The bill rebukes the Biden administration, which sold oil from the Strategic Petroleum Reserve (SPR) to China last summer as part of a larger sell-off to try blunting record-high prices at the pump.

Sales from the reserve are mandated under law to go to the highest bidder, tying the Biden administration’s hands. But Republicans say the sales never should have taken place to begin with because they were used for political purposes to try lowering gasoline costs in an election year.

“America’s Strategic Petroleum Reserve is meant for true energy supply disruptions like those caused by hurricanes and natural disasters — not to help China,” House Energy and Commerce Committee Chairwoman Cathy McMorris Rodgers said. “Draining our strategic reserves for political purposes and selling portions to China is a significant threat to our national security.”
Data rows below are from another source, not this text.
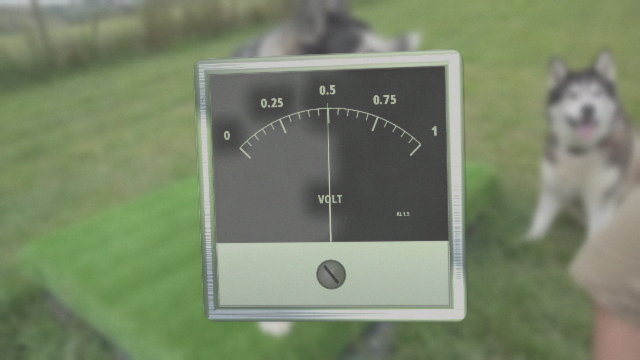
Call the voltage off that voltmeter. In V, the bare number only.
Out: 0.5
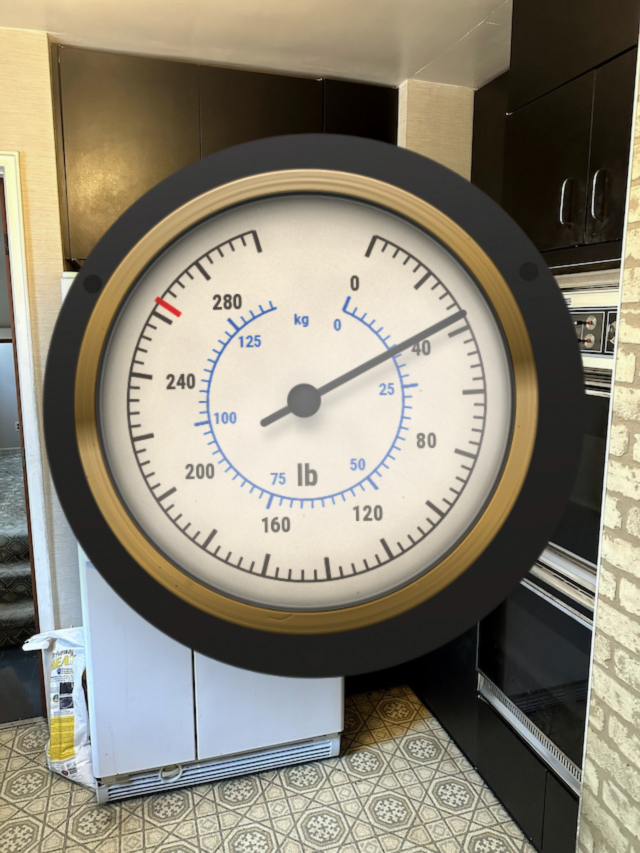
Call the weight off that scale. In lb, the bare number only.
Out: 36
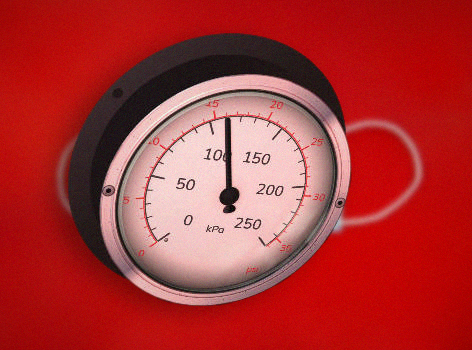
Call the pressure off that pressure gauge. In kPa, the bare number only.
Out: 110
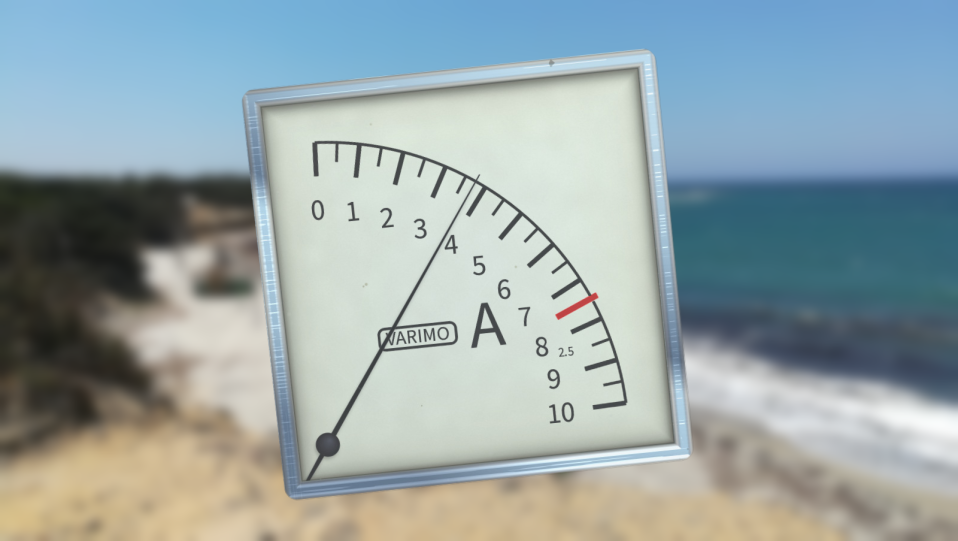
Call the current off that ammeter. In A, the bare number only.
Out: 3.75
The Washington Republican spearheaded the legislation, which passed 331-97. It garnered support from 113 Democrats. It’s unclear whether the Democratic-led Senate, which is out until later this month, will vote on the measure.

Mr. Biden has sold roughly 180 million barrels of oil from the SPR to blunt high prices in the face of his choke on domestic energy production and Russia’s war against Ukraine. The sales have depleted the U.S. stockpile to its lowest level since 1983, drawing charges from Republicans that America’s national security has been jeopardized.

Democrats, many of whom begrudgingly voted for the bill, said it did not go far enough to prevent sales to other foreign adversaries and that Republicans should have worked with them on separate bipartisan legislation that would bar sales to China, Russia, North Korea, Iran and other countries.

“My bill is stronger, it’s bipartisan and it has a chance in the Senate,” said Rep. Chrissy Houlahan, Pennsylvania Democrat. “The bill we’re talking about today is weaker, it’s partisan and it will unfortunately likely never pass the Senate’s legislative graveyard.”

The irony was not lost on Republicans.

They noted Mr. Biden previously requested more oil from adversaries like Iran and Venezuela and accused his green energy policies of hurting domestic oil production. Republicans also emphasized that Democrats had plenty of opportunity to pass their own legislation to address foreign oil sales under their one-party control of Washington the past two years.

“You guys got to be kidding me. Seriously? You were in control. You had the House, you had the Senate, you had the presidency,” said Rep. Jeff Van Drew, New Jersey Republican. “If you thought there were any good bills or good ideas to stop this or bills that were better than anything we’re putting forward, why didn’t you do them? You had the control. You didn’t need us for a whole lot of other things. You voted and rammed things through that we didn’t want, rammed things through that were radical. And yet with this common-sense legislation, nothing happened.”